- _Task directions_
Count how many lines hold "component" in the records, and respond with that number by itself.

- _Data supplied_
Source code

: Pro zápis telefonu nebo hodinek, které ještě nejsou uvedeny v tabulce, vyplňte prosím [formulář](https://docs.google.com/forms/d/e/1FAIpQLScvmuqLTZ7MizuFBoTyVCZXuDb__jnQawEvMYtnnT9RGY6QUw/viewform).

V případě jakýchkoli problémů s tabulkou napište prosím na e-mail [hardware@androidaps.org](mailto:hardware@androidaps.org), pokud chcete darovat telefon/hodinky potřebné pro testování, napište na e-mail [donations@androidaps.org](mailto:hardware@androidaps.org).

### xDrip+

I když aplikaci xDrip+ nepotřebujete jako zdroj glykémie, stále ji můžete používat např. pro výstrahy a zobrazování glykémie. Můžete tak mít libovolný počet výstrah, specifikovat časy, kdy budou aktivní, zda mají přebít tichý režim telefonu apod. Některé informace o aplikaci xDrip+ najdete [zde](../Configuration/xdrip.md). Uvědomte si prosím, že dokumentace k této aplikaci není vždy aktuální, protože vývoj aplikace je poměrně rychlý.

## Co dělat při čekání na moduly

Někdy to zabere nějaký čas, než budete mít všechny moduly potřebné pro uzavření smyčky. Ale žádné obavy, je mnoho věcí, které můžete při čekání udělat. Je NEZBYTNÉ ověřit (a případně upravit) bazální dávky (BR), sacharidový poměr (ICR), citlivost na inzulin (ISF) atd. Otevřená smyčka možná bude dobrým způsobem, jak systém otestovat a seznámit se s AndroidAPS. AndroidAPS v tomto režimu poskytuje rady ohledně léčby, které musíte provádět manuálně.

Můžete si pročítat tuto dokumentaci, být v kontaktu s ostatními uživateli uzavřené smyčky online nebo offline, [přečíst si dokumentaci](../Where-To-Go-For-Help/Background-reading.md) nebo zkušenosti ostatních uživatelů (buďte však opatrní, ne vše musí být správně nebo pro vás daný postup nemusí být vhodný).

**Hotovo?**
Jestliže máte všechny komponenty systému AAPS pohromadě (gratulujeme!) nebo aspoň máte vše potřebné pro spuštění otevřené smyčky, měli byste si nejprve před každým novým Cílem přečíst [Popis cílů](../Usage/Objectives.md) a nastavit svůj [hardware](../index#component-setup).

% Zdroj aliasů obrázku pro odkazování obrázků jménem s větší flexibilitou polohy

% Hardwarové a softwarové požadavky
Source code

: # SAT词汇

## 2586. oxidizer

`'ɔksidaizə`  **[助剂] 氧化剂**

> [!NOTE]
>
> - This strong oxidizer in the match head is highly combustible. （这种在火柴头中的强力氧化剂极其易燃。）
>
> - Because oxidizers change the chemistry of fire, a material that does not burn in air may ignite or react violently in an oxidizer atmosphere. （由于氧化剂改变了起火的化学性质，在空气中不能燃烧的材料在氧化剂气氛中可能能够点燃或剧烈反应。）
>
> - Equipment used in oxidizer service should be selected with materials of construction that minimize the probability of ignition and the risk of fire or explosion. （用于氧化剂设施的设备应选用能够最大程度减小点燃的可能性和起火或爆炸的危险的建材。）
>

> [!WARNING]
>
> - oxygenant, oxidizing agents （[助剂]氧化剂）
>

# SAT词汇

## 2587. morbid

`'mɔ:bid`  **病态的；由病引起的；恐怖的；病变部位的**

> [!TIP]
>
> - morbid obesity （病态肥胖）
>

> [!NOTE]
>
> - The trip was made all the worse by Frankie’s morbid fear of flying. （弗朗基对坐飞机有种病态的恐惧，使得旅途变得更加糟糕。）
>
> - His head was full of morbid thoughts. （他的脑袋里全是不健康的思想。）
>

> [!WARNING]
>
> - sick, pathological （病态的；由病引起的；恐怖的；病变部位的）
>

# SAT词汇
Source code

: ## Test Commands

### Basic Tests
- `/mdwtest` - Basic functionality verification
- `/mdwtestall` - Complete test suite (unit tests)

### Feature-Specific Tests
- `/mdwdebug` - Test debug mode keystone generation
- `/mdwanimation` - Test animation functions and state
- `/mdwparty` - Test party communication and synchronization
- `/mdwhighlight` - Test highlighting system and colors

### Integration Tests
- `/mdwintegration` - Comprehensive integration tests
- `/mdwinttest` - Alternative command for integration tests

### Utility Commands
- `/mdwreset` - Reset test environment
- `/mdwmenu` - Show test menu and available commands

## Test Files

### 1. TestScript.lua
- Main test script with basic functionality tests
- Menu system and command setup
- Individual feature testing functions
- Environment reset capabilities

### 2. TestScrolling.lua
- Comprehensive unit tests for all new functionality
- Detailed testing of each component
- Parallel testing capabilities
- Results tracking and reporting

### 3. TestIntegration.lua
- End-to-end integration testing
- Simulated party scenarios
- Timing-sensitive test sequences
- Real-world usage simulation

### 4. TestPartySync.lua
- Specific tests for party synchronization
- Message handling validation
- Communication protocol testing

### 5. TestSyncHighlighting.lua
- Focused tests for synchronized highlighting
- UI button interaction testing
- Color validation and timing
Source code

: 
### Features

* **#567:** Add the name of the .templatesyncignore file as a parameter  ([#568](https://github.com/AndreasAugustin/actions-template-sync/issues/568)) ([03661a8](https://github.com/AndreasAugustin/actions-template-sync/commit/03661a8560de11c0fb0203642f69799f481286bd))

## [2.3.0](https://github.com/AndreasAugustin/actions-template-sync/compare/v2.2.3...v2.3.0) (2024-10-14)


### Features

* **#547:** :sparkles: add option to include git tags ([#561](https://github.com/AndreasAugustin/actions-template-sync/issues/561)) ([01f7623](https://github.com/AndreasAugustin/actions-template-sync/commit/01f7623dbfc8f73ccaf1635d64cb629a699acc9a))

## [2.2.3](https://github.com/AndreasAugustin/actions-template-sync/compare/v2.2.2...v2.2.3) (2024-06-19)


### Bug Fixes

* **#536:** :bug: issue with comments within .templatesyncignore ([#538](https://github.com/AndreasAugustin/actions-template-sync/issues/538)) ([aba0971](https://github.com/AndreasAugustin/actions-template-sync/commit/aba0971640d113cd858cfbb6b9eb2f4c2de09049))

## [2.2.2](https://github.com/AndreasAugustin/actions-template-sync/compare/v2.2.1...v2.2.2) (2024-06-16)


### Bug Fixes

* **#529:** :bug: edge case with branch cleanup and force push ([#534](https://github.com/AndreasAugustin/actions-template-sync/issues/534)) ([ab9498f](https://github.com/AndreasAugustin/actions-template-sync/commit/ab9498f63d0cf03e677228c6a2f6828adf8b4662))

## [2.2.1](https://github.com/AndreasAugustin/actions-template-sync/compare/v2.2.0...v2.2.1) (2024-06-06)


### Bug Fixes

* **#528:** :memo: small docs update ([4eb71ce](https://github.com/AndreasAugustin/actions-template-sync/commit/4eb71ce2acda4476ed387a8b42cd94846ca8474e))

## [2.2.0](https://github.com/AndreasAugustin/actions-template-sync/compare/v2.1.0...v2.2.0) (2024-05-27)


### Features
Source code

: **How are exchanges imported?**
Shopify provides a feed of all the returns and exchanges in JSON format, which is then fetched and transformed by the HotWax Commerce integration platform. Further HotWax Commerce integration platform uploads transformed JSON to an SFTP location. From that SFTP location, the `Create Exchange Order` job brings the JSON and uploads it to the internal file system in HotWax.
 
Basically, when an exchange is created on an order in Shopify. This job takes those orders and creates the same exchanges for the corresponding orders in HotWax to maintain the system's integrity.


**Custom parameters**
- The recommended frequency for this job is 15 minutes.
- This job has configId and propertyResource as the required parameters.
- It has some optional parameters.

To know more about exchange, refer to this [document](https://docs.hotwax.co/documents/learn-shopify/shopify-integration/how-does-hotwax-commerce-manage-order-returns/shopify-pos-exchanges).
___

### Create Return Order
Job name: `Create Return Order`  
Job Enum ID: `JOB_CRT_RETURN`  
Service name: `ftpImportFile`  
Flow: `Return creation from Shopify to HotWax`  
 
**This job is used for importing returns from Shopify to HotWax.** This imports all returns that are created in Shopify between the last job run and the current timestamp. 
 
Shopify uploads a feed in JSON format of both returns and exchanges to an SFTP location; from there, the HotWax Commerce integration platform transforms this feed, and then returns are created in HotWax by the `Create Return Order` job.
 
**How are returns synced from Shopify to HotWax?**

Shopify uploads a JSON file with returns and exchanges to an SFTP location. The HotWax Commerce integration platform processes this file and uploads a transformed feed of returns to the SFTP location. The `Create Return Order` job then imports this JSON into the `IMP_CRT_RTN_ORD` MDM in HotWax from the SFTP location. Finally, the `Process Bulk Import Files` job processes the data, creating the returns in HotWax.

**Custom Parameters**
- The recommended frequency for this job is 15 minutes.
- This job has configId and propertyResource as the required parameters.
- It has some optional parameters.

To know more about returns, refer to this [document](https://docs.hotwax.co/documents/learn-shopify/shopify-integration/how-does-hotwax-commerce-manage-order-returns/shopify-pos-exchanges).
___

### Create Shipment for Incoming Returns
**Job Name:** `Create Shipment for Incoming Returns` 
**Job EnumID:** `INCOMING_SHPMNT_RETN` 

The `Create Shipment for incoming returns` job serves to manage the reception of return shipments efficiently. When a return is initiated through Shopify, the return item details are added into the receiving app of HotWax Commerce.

- _Reply_
2